What is Prediabetes?
Prediabetes is a serious health condition where blood sugar levels are higher than normal, but not high enough yet to be diagnosed as type 2 diabetes. Approximately 88 million American adults—more than 1 in 3—have prediabetes. Of those with prediabetes, more than 84% don’t know they have it. Prediabetes puts you at increased risk of developing type 2 diabetes, heart disease, and stroke.
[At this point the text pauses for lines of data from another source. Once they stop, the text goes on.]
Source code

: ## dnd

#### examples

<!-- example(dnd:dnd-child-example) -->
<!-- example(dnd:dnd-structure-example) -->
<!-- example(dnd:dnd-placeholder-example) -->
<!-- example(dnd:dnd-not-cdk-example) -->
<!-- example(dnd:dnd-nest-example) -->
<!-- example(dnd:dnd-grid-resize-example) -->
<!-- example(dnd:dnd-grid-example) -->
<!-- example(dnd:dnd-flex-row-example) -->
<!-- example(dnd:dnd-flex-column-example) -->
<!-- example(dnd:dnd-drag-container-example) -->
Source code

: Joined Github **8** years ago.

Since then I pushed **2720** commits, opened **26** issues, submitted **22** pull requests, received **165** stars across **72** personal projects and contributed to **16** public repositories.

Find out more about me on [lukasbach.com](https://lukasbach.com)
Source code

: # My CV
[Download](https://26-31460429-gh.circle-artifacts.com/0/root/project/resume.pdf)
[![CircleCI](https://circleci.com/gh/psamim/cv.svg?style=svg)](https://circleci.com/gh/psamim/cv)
The good news is that if you have prediabetes, the CDC-led National Diabetes Prevention Program can help you make lifestyle changes to prevent or delay type 2 diabetes and other serious health problems.
What Causes Prediabetes?
Insulin is a hormone made by your pancreas that acts like a key to let blood sugar into cells for use as energy. If you have prediabetes, the cells in your body don’t respond normally to insulin. Your pancreas makes more insulin to try to get cells to respond. Eventually your pancreas can’t keep up, and your blood sugar rises, setting the stage for prediabetes—and type 2 diabetes down the road.
Signs and Symptoms
You can have prediabetes for years but have no clear symptoms, so it often goes undetected until serious health problems such as type 2 diabetes show up. It’s important to talk to your doctor about getting your blood sugar tested if you have any of the risk factors for prediabetes, which include:
- Being overweight
- Being 45 years or older
- Having a parent, brother, or sister with type 2 diabetese.
- Being physically active less than 3 times a week
- Ever having gestational diabetes (diabetes during pregnancy) or givining birth to a baby who weighed more than 9 pounds
- Having polycystic ovary syndrome.
Race and ethnicity are also a factor: African Americans, Hispanic/Latino Americans, American Indians, Pacific Islanders, and some Asian Americans are at higher risk.
The Good News … Prediabetes can be Reversed
You can get a simple blood sugar test to find out if you have prediabetes. Ask your doctor if you should be tested.
Preventing Type 2 Diabetes
If you have prediabetes, losing a small amount of weight if you’re overweight and getting regular physical activity can lower your risk for developing type 2 diabetes. A small amount of weight loss means around 5% to 7% of your body weight, just 10 to 14 pounds for a 200-pound person. Regular physical activity means getting at least 150 minutes a week of brisk walking or a similar activity. That’s just 30 minutes a day, five days a week.
A lifestyle change program offered through the CDC-led National Diabetes Prevention Program can help you make those changes—and make them stick. Through the program, you can lower your risk of developing type 2 diabetes by as much as 58% (71% if you’re over age 60). Highlights include:
- Working with a trained coach to make realistic, lasting lifestyle changes.
- Discovering how to eat healthy and add more physical activity into your day.
- Finding out how to manage stress, stay motivated, and solve problems that can slow your progress.
- Getting support from people with similar goals and challenges.
Ask your doctor or nurse if there’s a CDC-recognized National Diabetes Prevention Program offered in your community.